Les patients qui bénéficient du programme public payent 1 000 Nairas (sept
dollars) par mois pour obtenir les ARV, à quoi il faut ajouter le prix des
analyses et le traitement des infections opportunistes, soit un coût moyen
de 1 000 Nairas par jour, selon MSF -- ce qui condamne une majorité de
malades à ne pas avoir accès au traitement, près de 50 pour cent des
personnes interrogées vivant avec moins de 36 dollars par mois.
"Il y a un énorme besoin de traitement et un nombre ridicule de personnes
qui en bénéficient, mais nous ne voyons aucun signe de bonne volonté de la
part des autorités", a expliqué Tobias Luppe.
Pour MSF, il est désormais essentiel que les communautés jouent leur rôle.
Ainsi, les activistes, de plus en plus organisés, manifestent de plus en
plus ouvertement pour obtenir des autorités une prise en charge gratuite.
"Le Nigeria a beaucoup d'argent, c'est le sixième producteur mondial de
pétrole !", a expliqué Tobias Luppe.
"Les grands hôpitaux fonctionnent, et les centres de santé primaire, dans un
piètre état, pourraient au moins faire du dépistage et du conseil. Mais
c'est aux autorités de faire le prochain pas, c'est de la responsabilité des
gouvernements que d'offrir des soins de qualité à leur population."

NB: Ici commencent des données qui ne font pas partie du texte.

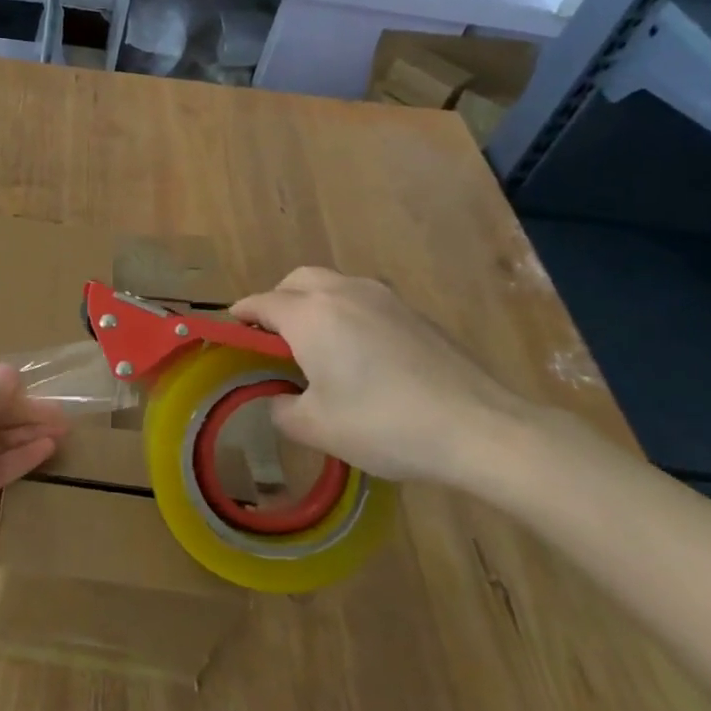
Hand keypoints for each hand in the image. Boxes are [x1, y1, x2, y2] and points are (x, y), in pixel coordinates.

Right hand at [231, 267, 538, 486]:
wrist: (478, 427)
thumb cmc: (384, 424)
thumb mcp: (317, 428)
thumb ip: (281, 409)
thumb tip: (278, 399)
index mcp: (310, 314)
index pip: (261, 303)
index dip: (242, 317)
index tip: (232, 331)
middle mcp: (342, 292)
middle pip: (296, 282)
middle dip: (278, 301)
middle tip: (274, 338)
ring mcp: (383, 297)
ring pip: (333, 284)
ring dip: (314, 303)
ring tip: (317, 343)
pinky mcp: (414, 312)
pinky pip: (364, 300)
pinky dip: (347, 313)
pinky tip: (360, 352)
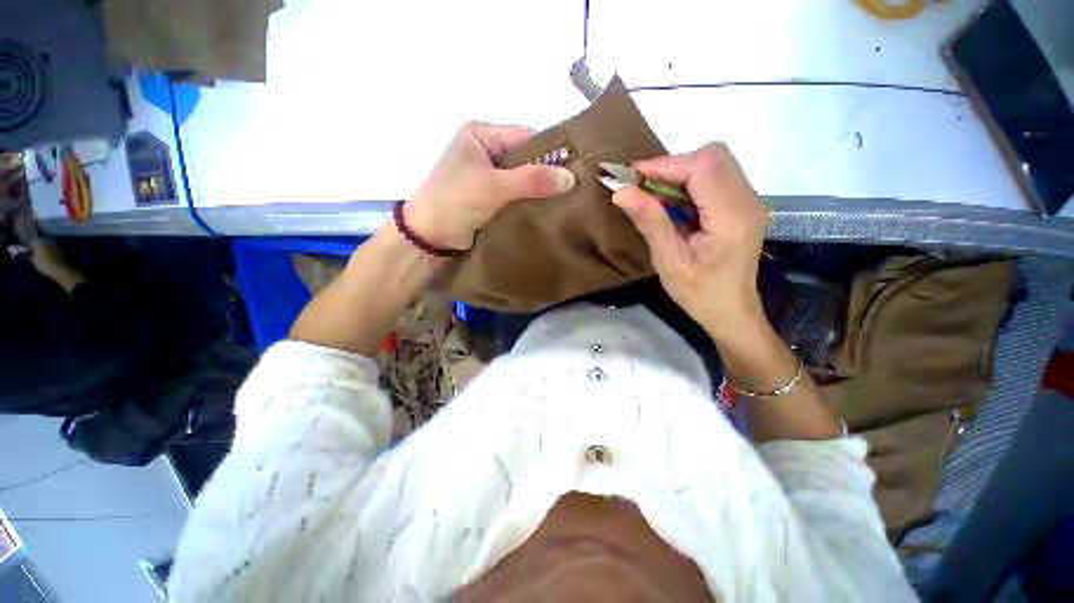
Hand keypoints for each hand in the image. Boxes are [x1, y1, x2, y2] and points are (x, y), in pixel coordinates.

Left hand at [404, 122, 576, 250]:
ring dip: (540, 192)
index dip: (552, 152)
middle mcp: (486, 152)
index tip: (578, 169)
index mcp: (482, 135)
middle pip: (526, 160)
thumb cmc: (454, 201)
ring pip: (523, 181)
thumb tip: (571, 178)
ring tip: (568, 202)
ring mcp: (488, 177)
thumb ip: (531, 180)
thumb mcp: (493, 186)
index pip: (526, 138)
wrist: (429, 238)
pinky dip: (530, 204)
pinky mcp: (490, 199)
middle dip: (548, 175)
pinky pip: (516, 197)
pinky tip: (549, 212)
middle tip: (577, 189)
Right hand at [612, 143, 768, 339]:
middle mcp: (748, 202)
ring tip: (654, 194)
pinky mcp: (743, 204)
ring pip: (716, 162)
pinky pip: (717, 176)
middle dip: (673, 165)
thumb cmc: (699, 294)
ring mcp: (750, 201)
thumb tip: (621, 192)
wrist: (732, 310)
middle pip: (713, 156)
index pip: (703, 168)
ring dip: (681, 172)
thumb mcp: (669, 262)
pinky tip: (673, 202)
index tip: (633, 177)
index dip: (665, 165)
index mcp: (731, 219)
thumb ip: (650, 223)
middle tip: (643, 186)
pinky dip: (690, 181)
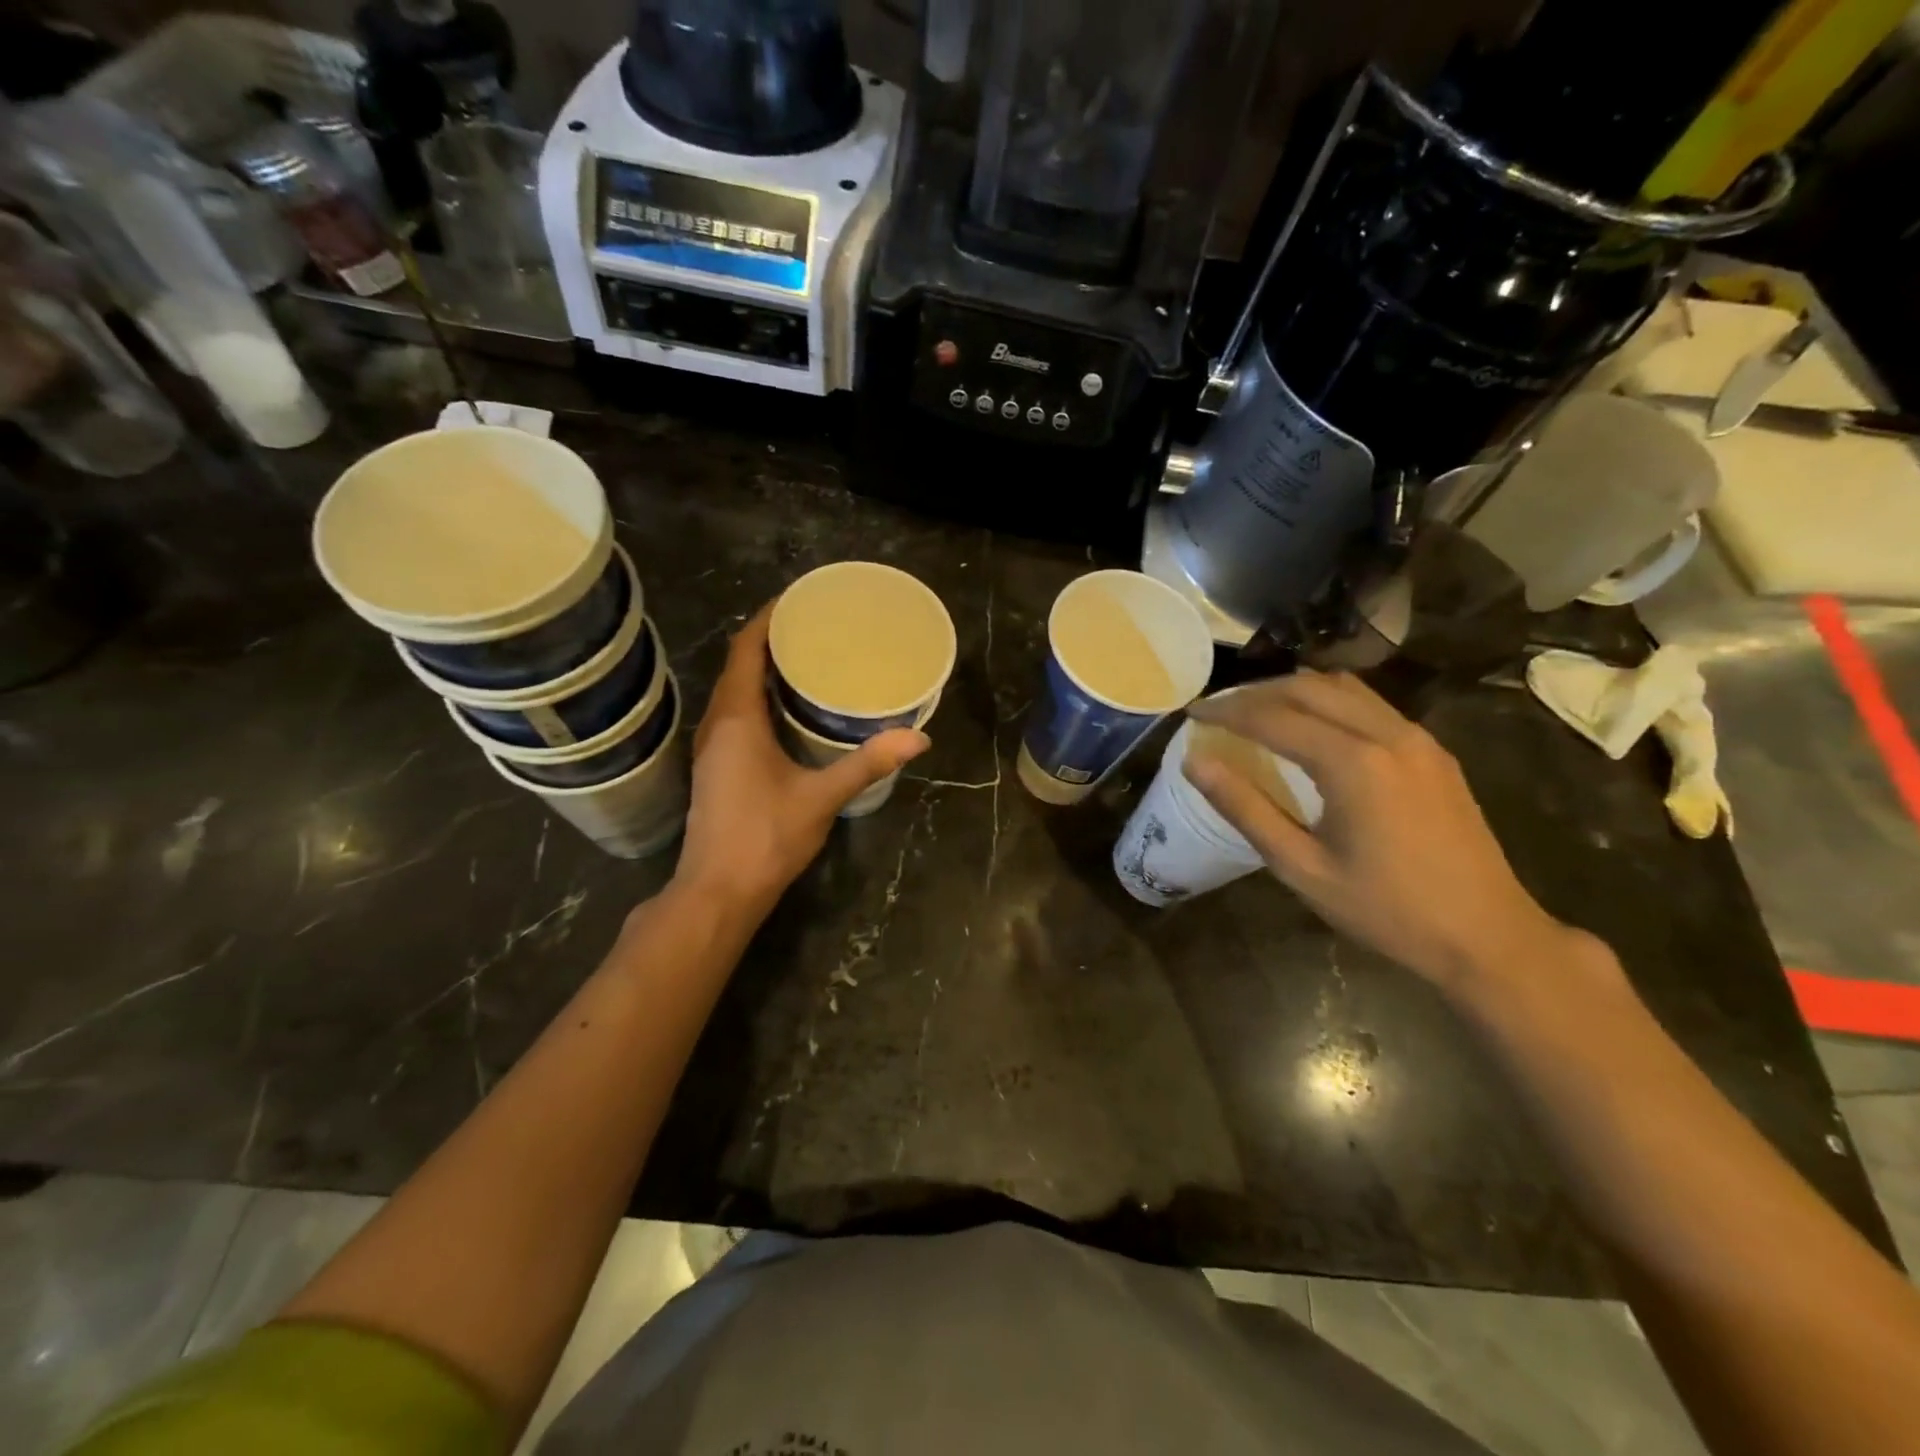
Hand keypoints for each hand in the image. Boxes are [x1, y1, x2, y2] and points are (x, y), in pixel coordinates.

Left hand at [673, 605, 929, 919]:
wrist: (718, 892)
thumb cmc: (765, 838)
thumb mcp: (822, 797)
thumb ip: (868, 763)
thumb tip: (919, 737)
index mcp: (737, 719)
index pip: (745, 650)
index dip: (768, 619)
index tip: (798, 599)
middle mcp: (717, 724)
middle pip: (737, 665)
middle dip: (770, 640)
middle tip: (814, 626)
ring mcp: (712, 747)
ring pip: (734, 692)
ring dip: (762, 669)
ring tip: (806, 658)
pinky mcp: (716, 767)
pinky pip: (735, 714)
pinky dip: (757, 697)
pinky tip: (788, 709)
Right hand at [1184, 671, 1582, 992]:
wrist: (1488, 935)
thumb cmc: (1386, 910)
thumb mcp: (1301, 867)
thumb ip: (1246, 809)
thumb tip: (1196, 763)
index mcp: (1354, 763)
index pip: (1274, 718)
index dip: (1226, 712)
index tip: (1192, 714)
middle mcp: (1388, 735)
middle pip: (1309, 688)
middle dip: (1256, 693)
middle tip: (1218, 711)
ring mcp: (1418, 739)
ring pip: (1344, 688)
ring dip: (1294, 691)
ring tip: (1257, 712)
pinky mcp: (1434, 751)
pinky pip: (1371, 705)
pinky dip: (1328, 703)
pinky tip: (1311, 728)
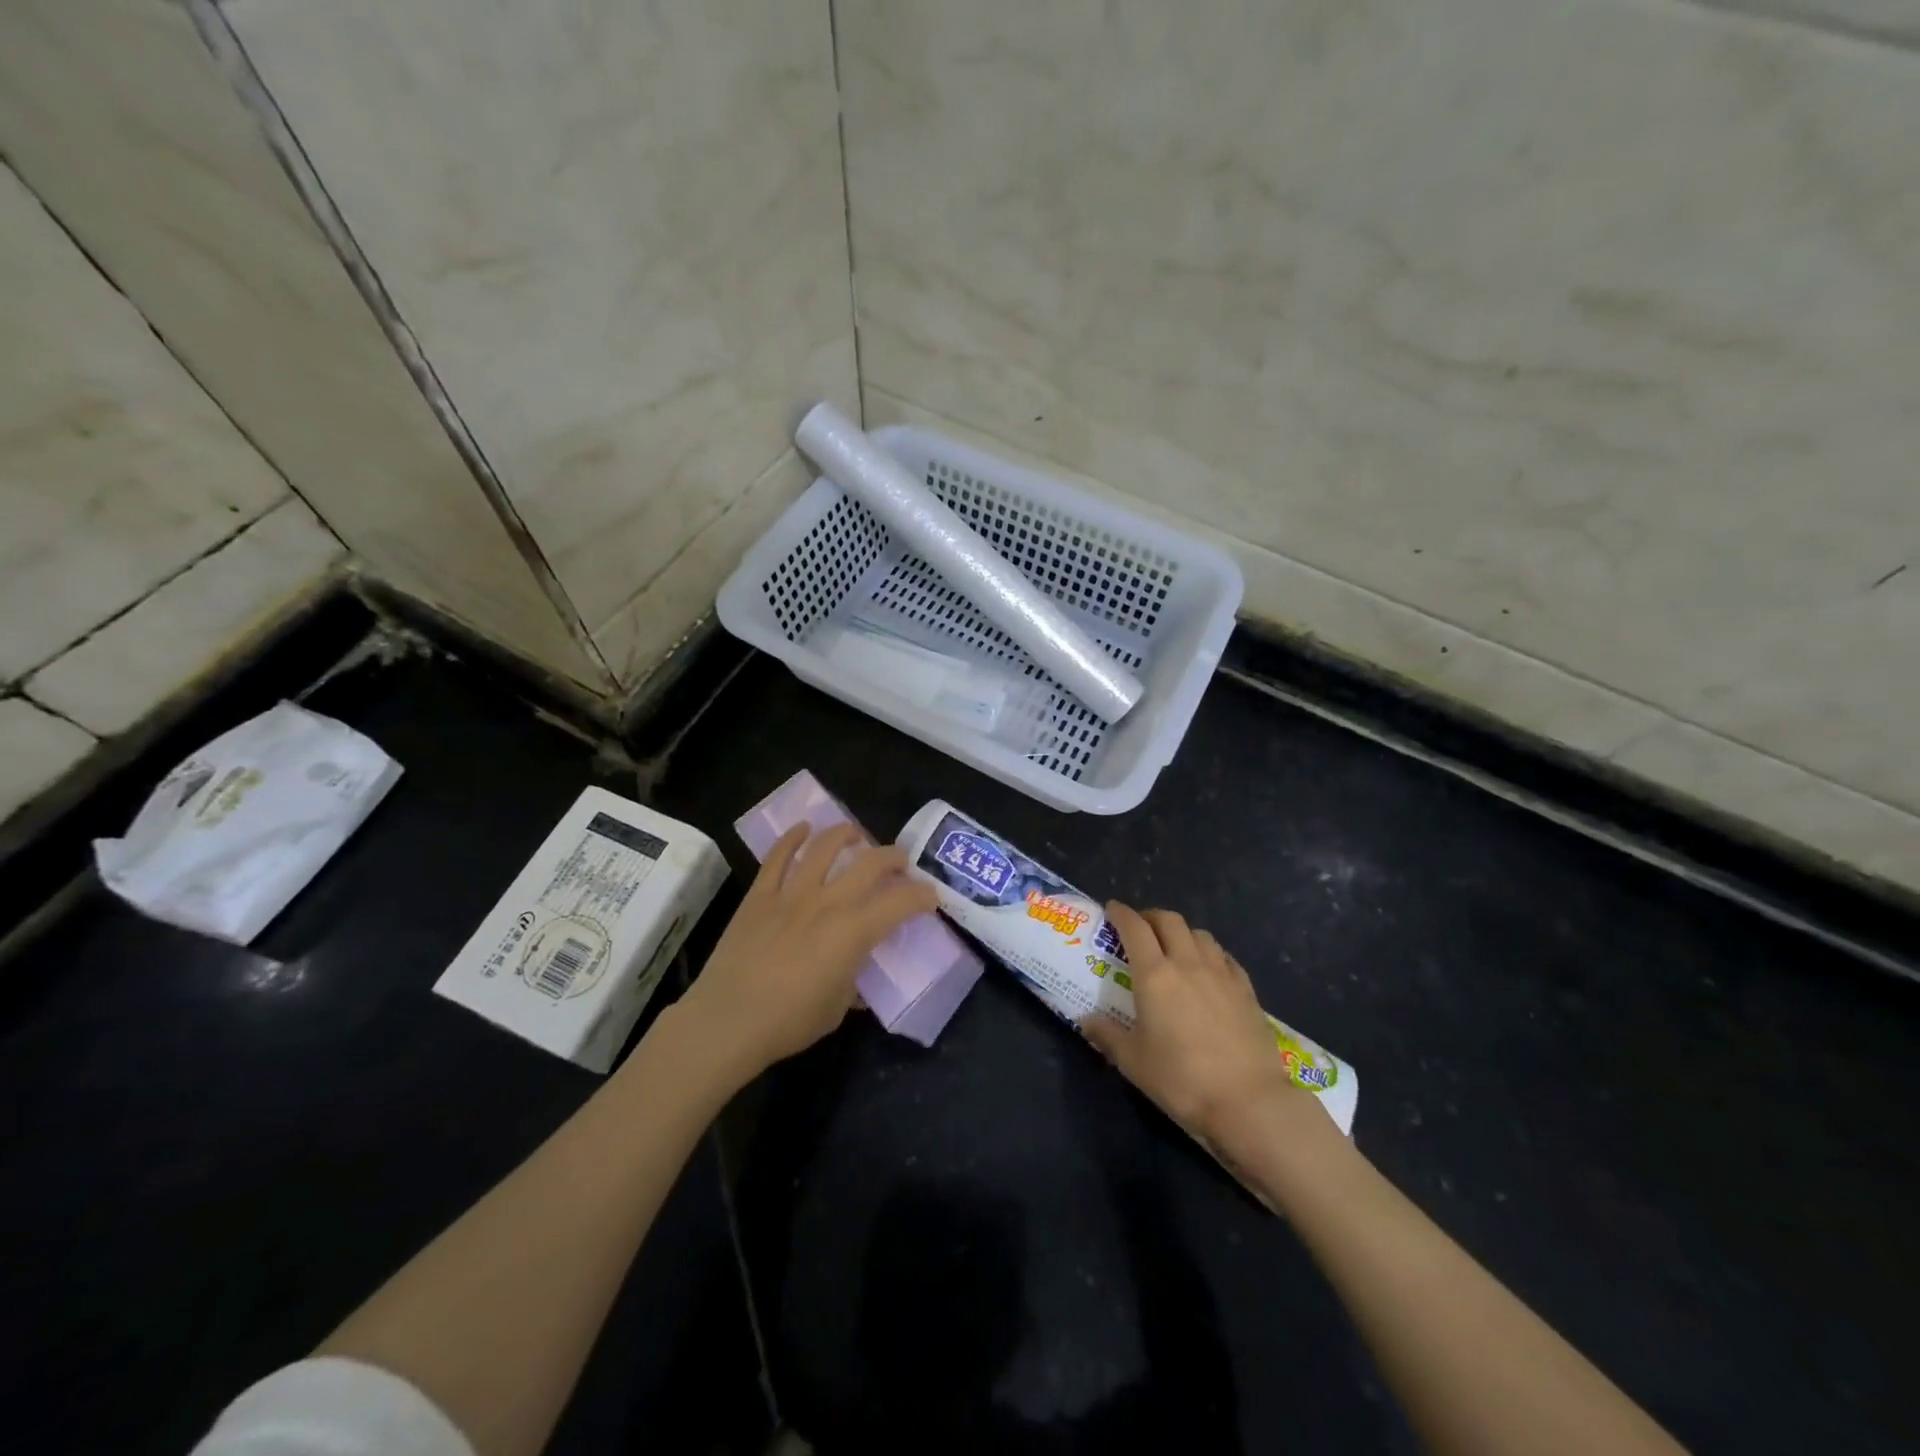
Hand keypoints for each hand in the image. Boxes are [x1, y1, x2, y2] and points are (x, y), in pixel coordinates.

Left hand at [677, 823, 937, 1085]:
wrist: (728, 1020)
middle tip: (900, 861)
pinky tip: (803, 829)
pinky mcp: (760, 894)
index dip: (922, 896)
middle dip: (892, 856)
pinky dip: (792, 838)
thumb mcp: (836, 1009)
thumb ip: (851, 982)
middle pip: (869, 863)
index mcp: (853, 932)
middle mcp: (828, 902)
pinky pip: (778, 856)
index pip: (900, 902)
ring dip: (845, 833)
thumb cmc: (789, 1022)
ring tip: (855, 833)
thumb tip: (853, 972)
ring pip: (823, 847)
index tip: (929, 896)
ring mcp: (791, 893)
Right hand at [1082, 903, 1316, 1150]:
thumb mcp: (1133, 1062)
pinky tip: (1208, 968)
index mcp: (1154, 975)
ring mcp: (1221, 974)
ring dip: (1181, 932)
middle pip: (1169, 921)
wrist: (1249, 1101)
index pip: (1134, 928)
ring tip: (1173, 946)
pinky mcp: (1246, 989)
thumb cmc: (1182, 1080)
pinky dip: (1209, 952)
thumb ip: (1107, 1035)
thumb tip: (1085, 1021)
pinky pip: (1224, 956)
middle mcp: (1187, 963)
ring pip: (1199, 934)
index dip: (1121, 914)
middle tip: (1140, 927)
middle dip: (1150, 917)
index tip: (1112, 909)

Aussi difficile que cela puisse paraître pour MSF, l'organisation médicale
assure qu'elle ne se retirera jamais des situations d'urgence en laissant
les personnes sans traitement.
"On ne peut pas envisager que les patients payent leur traitement, c'est
éthiquement et économiquement impossible", a commenté le docteur Goemaere.
"MSF continuera de fournir des traitements ARV jusqu'à ce qu'on ait trouvé
un partenaire fiable à qui remettre ces programmes."